* [Texte fourni]
=-=-=-=-=

Renault Filante Record – Un hommage aux Renault des records

Renault pioche une fois de plus dans son patrimoine pour nous proposer un concept-car pour le moins original. Pesant moins de 1 000 kg, la monoplace électrique Renault Filante Record dispose d’un châssis qui fait largement appel au carbone, mais aussi au Scalmalloy, un alliage léger à haute résistance composé d’aluminium, de magnésium et de scandium produit par impression 3D.

Les dimensions de la Renault Filante Record sont atypiques avec 5,12 mètres de long et 1,19 mètre de haut. Côté motorisation, c’est bien moins glamour, puisque cette étonnante voiture fait appel à une batterie de 87 kWh que l’on retrouve sur un banal Scenic E-Tech Electric. Visuellement, Renault Filante Record ne peut nier sa filiation avec la 40 CV des Records de 1925.

Cependant, la marque au losange a également puisé son inspiration dans deux autres modèles emblématiques de son histoire : le toit du concept s’inspire en effet de celui de la Nervasport des Records de 1934 et le nom de Filante est emprunté à la monoplace à turbine l’Etoile Filante de 1956. Avec ce concept, Renault vise clairement de nouveaux records d’autonomie plus en phase avec son siècle. L’occasion pour nous de nous replonger dans l’histoire de ces inspiratrices, faiseuses de records. La 40 CV des Records de 1925 était une dérivée à carrosserie effilée et à largeur réduite de la Renault NM 40 CV de série propulsée par un moteur 6 cylindres en ligne de 9118cc. Ce dernier était le plus puissant de la gamme à l’époque. Avec ses 3 carburateurs double corps, le bloc délivrait 150 chevaux et permettait à la voiture d’atteindre une vitesse de pointe de plus de 200 km/h. C’est François Repusseau en compagnie de son épouse qui apportait ses premières lettres de noblesse à la 40 CV en s’imposant au rallye Monte-Carlo en 1925, mais dans une version encore très proche de la série.

=-=-=-=-=

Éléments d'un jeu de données
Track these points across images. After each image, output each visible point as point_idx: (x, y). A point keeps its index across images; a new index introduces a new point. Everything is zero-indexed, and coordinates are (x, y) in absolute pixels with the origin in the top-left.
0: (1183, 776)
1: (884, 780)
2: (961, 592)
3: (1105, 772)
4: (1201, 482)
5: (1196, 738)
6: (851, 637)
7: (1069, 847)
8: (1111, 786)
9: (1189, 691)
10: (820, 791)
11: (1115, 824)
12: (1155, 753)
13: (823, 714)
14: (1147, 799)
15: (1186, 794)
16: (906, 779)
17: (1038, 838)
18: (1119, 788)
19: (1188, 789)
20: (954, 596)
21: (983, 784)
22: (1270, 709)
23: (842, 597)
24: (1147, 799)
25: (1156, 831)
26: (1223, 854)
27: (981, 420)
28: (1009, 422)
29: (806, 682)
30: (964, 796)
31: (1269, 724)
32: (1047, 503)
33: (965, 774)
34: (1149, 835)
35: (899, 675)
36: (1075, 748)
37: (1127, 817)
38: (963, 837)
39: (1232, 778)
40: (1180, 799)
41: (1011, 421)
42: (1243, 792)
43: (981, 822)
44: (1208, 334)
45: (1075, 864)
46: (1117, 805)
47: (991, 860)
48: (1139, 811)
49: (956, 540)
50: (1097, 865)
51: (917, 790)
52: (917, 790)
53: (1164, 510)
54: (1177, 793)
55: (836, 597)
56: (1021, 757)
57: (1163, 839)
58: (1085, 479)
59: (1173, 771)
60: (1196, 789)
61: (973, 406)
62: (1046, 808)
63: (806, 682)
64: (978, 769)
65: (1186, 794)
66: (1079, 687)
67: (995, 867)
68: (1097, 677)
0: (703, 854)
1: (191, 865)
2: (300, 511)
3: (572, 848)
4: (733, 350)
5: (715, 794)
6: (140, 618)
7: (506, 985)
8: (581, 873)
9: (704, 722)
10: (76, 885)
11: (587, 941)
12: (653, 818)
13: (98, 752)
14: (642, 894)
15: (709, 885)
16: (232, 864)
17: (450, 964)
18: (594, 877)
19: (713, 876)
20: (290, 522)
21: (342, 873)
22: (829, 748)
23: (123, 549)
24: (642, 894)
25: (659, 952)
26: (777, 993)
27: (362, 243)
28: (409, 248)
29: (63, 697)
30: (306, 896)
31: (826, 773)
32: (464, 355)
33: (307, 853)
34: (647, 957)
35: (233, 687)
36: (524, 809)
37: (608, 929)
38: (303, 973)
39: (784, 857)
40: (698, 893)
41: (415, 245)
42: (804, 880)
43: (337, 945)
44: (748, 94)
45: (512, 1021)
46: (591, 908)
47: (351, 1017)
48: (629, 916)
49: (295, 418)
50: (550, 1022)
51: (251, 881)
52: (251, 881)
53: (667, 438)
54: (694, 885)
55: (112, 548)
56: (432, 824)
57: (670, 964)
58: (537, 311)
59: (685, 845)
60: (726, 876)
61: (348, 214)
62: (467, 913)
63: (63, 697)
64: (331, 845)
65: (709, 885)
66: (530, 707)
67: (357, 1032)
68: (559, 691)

=-=-=-=-=

* [Consigne A] Réécrivez sous forme de liste, s'il vous plaît, le paragraphe du texte sur la Renault Filante Record qui commence par « Les dimensions de la Renault Filante Record », en conservant ses faits principaux.
* [Consigne B]
Indiquez si chaque affirmation s'accorde avec le texte sur la Renault Filante Record. Répondez par oui ou non, avec les mots du texte qui tranchent, cités tels quels :
(i) Le châssis emploie un alliage produit par impression 3D.
(ii) Le toit du concept s'inspire de l'Etoile Filante de 1956.
(iii) Le moteur de la 40 CV des Records délivrait 200 chevaux.
La liste ne joue aucun rôle ici.

* [Résultat obtenu A]
- Dimensions atypiques : 5,12 mètres de long et 1,19 mètre de haut.
- Motorisation peu glamour : une batterie de 87 kWh, la même que sur un Scenic E-Tech Electric.
- Style : filiation visible avec la 40 CV des Records de 1925.

* [Résultat obtenu B]
(i) Oui : « au Scalmalloy, un alliage léger à haute résistance composé d’aluminium, de magnésium et de scandium produit par impression 3D »
(ii) Non : « le toit du concept s’inspire en effet de celui de la Nervasport des Records de 1934 »
(iii) Non : « le bloc délivrait 150 chevaux »